The Brilliantly Dumbass Field Manual

A practical guide to getting things done without getting in your own way

Listen to the Field Manual

Failure isn't optional — it's inevitable. So why not embrace it? This field manual contains battle-tested principles for those who care more about getting things done than looking smart while doing it.

The Principles

01

Fail Fast, Fail Fun

Failure isn't optional — it's inevitable. So why drag it out?

Get to failing early, get to laughing faster. Building my own sites, like AyotteForge, wasn't a case of "getting it right the first time." It was a case of "how many different ways can I crash this before it finally flies?"

Every bad deployment, broken link, or chat app meltdown taught me more than any "perfect" launch ever could. Fail with flair. Wipe out with style.

02

Never Trust Perfect the First Time

If something works perfectly the first time, assume it's lying to you.

I've seen it too many times: you think it's golden, then the second a real user — or, hell, my girlfriend Roberta — touches it, everything explodes.

Perfect is suspicious. Perfect hides bugs. Perfect needs testing, smashing, and "Dennis Proofing" before you trust it.

Quick Story: Dennis-Proofing the AyotteForge Chatbot

When the AyotteForge chatbot first launched, it looked beautiful. Clean. Sharp. Like a model ready for the runway. Then I did what every smart dumbass does: I fed it garbage. Nicknames like CaptainStupidFace. Emojis that looked like an alien invasion. Twenty-seven spaces between words. It broke faster than a dollar-store chair. Moral of the story? Never trust "perfect" until you've Dennis-proofed it.

03

Captain Dumbass® Never Quits, He Just Reroutes

Smart people quit when things get messy. Captain Dumbass® just finds a new door to kick open.

When UnrealJava.com went under thanks to tariffs and crappy sales, did I quit? Hell no. I pivoted. I built new ventures. I took the hit, learned the lesson, and kept moving.
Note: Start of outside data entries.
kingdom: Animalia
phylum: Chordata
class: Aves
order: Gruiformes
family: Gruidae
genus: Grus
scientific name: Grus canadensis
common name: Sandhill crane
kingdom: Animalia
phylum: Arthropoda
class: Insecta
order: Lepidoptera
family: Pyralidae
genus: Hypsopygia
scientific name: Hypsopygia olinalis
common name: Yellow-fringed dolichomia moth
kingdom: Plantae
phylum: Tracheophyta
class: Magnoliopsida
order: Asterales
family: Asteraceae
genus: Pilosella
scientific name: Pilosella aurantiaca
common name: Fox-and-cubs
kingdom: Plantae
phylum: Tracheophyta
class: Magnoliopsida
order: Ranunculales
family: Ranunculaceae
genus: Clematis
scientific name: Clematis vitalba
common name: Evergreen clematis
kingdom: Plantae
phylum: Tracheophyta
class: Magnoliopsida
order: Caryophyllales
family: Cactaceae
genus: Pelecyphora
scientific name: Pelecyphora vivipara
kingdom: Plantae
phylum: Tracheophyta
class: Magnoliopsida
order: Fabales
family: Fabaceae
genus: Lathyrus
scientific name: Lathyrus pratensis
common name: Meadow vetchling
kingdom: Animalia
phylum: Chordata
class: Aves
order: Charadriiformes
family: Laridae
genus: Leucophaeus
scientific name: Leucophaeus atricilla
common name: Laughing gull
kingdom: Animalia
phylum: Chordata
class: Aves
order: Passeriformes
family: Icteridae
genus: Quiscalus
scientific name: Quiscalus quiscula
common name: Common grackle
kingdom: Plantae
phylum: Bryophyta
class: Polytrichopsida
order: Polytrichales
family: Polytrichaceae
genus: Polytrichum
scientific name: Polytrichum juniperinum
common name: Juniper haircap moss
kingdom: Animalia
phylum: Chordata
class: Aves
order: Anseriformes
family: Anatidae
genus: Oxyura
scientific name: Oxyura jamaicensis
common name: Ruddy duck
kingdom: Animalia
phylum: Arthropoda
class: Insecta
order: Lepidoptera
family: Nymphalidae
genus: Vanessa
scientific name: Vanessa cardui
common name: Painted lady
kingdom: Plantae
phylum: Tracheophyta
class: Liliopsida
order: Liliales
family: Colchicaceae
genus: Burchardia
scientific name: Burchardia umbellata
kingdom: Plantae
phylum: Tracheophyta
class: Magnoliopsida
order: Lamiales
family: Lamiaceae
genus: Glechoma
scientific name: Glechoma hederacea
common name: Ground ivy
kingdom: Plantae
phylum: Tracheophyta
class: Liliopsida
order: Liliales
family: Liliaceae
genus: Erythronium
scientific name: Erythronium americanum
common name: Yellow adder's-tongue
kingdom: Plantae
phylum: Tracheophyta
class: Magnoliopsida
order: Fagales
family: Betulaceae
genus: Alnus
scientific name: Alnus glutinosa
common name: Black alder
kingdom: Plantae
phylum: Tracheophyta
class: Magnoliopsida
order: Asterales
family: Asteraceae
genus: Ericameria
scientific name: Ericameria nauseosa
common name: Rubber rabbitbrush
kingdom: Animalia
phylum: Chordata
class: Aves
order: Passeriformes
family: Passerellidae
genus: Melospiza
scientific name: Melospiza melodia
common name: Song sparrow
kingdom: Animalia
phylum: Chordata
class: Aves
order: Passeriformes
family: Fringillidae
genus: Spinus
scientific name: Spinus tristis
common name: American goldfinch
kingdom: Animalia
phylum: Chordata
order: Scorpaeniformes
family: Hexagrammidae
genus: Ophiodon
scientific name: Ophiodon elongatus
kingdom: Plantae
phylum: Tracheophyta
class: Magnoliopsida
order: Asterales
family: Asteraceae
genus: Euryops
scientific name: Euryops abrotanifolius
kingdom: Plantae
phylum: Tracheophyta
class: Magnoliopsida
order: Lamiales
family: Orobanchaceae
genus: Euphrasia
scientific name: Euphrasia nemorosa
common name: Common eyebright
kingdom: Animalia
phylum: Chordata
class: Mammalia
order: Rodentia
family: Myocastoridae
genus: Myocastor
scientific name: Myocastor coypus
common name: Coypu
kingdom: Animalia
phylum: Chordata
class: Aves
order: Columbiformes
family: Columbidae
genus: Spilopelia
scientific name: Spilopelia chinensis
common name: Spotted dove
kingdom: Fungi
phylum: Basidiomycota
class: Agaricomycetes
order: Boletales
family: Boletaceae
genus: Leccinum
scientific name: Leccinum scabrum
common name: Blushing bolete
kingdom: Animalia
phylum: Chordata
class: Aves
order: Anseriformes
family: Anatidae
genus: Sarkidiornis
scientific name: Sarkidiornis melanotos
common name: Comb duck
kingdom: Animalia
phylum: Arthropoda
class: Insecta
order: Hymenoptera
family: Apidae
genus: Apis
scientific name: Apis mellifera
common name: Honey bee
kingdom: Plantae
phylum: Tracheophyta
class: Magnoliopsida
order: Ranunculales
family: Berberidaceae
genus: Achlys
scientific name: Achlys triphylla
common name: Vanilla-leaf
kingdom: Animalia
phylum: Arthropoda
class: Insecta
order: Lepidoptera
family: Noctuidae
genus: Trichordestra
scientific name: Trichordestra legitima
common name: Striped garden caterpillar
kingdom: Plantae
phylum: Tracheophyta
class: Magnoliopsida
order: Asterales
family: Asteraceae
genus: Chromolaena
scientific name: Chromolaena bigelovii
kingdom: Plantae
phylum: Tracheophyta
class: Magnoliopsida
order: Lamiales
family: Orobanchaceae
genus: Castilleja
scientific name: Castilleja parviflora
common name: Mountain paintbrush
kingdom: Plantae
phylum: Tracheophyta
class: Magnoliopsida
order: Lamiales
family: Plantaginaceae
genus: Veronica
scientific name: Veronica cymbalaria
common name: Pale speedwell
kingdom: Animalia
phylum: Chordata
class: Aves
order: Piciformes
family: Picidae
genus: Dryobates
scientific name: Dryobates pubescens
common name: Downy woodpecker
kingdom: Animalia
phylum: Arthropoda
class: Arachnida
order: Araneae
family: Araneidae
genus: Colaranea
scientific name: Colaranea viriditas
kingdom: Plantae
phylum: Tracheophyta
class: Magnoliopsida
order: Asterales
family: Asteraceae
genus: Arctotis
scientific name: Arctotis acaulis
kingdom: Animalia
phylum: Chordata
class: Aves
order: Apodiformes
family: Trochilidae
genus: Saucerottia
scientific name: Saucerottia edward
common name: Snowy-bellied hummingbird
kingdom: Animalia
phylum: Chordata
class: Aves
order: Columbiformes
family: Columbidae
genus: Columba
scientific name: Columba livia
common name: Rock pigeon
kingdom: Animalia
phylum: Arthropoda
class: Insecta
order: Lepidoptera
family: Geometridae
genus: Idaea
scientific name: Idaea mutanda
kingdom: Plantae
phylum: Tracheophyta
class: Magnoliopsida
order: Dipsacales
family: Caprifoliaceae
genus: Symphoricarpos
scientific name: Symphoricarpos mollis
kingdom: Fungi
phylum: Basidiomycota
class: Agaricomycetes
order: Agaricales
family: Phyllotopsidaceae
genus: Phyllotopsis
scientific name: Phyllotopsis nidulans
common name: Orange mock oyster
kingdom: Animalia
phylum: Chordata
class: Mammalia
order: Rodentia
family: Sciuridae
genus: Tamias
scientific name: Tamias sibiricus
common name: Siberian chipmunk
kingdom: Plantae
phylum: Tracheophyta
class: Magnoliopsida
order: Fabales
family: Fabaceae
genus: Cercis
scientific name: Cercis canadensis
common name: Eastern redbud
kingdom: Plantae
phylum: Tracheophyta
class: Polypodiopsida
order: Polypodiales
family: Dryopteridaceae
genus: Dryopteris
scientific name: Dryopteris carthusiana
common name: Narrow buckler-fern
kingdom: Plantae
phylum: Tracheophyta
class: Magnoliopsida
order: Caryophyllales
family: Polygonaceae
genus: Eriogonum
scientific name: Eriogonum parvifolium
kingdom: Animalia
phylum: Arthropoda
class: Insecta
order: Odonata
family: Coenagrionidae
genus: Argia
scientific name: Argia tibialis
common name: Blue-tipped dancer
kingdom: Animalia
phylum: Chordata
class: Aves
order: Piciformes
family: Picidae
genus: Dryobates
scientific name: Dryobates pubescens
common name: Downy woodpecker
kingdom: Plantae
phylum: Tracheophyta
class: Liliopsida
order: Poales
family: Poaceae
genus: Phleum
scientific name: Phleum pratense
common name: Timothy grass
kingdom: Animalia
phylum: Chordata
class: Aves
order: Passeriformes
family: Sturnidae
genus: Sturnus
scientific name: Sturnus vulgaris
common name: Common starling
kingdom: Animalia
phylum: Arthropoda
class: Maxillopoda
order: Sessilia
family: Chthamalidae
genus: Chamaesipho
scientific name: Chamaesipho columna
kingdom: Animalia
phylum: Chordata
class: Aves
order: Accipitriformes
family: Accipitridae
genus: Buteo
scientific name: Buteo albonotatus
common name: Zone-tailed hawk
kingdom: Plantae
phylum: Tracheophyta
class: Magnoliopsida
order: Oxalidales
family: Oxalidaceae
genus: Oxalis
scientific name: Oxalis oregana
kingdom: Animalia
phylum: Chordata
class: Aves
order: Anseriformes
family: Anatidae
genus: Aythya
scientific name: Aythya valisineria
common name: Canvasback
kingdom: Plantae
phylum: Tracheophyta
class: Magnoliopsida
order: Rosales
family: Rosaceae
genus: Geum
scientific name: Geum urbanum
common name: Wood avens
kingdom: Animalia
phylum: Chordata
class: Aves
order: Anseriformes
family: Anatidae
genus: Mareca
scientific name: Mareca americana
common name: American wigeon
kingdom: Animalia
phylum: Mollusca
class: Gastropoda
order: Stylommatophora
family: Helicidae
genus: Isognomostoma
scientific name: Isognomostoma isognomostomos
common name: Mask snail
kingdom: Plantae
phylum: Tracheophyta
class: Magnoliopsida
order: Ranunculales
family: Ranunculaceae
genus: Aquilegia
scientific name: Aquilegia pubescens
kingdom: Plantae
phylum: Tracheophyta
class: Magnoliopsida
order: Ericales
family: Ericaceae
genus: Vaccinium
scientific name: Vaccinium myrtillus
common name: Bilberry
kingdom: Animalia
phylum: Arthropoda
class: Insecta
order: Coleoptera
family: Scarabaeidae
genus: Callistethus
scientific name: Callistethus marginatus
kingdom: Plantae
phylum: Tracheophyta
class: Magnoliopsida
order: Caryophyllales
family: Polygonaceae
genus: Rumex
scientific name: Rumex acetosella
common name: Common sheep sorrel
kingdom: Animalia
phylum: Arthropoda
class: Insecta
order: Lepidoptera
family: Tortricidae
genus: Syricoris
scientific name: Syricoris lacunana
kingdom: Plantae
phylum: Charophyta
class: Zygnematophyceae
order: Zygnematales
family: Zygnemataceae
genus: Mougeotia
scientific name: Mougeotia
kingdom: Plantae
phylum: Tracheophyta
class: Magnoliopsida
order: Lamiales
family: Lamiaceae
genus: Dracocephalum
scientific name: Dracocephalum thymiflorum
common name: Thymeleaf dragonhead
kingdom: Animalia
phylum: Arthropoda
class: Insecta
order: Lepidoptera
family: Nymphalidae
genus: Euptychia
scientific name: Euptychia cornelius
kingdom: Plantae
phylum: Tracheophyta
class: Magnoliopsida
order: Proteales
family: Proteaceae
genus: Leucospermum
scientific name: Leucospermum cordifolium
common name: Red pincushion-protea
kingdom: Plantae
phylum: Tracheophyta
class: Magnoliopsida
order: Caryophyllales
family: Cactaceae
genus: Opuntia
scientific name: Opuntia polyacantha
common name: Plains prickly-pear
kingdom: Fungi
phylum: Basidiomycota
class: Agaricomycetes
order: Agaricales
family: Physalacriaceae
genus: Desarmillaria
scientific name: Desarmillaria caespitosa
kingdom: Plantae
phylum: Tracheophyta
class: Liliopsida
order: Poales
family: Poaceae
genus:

Momentum beats perfection. Always. If a door slams in your face, find a window. If the window locks, find a sledgehammer.

04

Good Enough is Sometimes Great Enough

Perfection is the enemy of progress.

I'm not saying "half-ass everything." I'm saying "get it good enough to run, and improve it while it's alive."

AyotteForge, even my personal sites — none of them launched perfect. They launched "good enough to ship" and got better over time.

If you wait for "perfect," you'll wait forever. Good enough gets you in the game. Great happens during overtime.

Quick Story: The AyotteForge AWS Misadventure

When I first tried to launch AyotteForge on AWS, it turned into a full-day wrestling match. Configuring, tweaking, fixing — and after hours of banging my head against the wall, I finally said "screw it" and deleted the whole damn thing. Later, I set it up better, faster, and more stable on my own Ubuntu server at home. Good enough wasn't about forcing a broken setup to work — it was about knowing when to cut bait and build smarter.

05

Don't Let Fancy Get in the Way of Finished

Fancy logos, slick animations, complex backend systems — they're traps.

If you spend three months picking fonts, you're not building, you're hiding. Get the damn thing live first.

Captain Dumbass® doesn't need a golden ship; he needs something that floats.

Once you're afloat, THEN you can slap on the chrome and the neon lights if you feel like it.

Dumbass in Action: A Quick Story

One time while building a chat server, I spent two days chasing some fancy auto-scroll JavaScript perfection. Know what fixed it? Adding one line of basic code and walking away for an hour. Sometimes, Captain Dumbass® needs a coffee more than he needs another "clever solution." Shipping something ugly that works beats polishing something beautiful that doesn't. Every. Single. Time.

Final Word: The Dumbass Secret Weapon

The real secret?

Captain Dumbass® doesn't care about looking smart. He cares about finishing the mission.

That's why we win.

Most people are so terrified of failing publicly that they never try. Captain Dumbass® throws his hat in the ring, trips over it, gets back up, and wins because he's still standing while others are still planning.

You want to build something real? You want to make a difference?

Congratulations, Captain. You're already half dumbass. Now go be brilliant about it.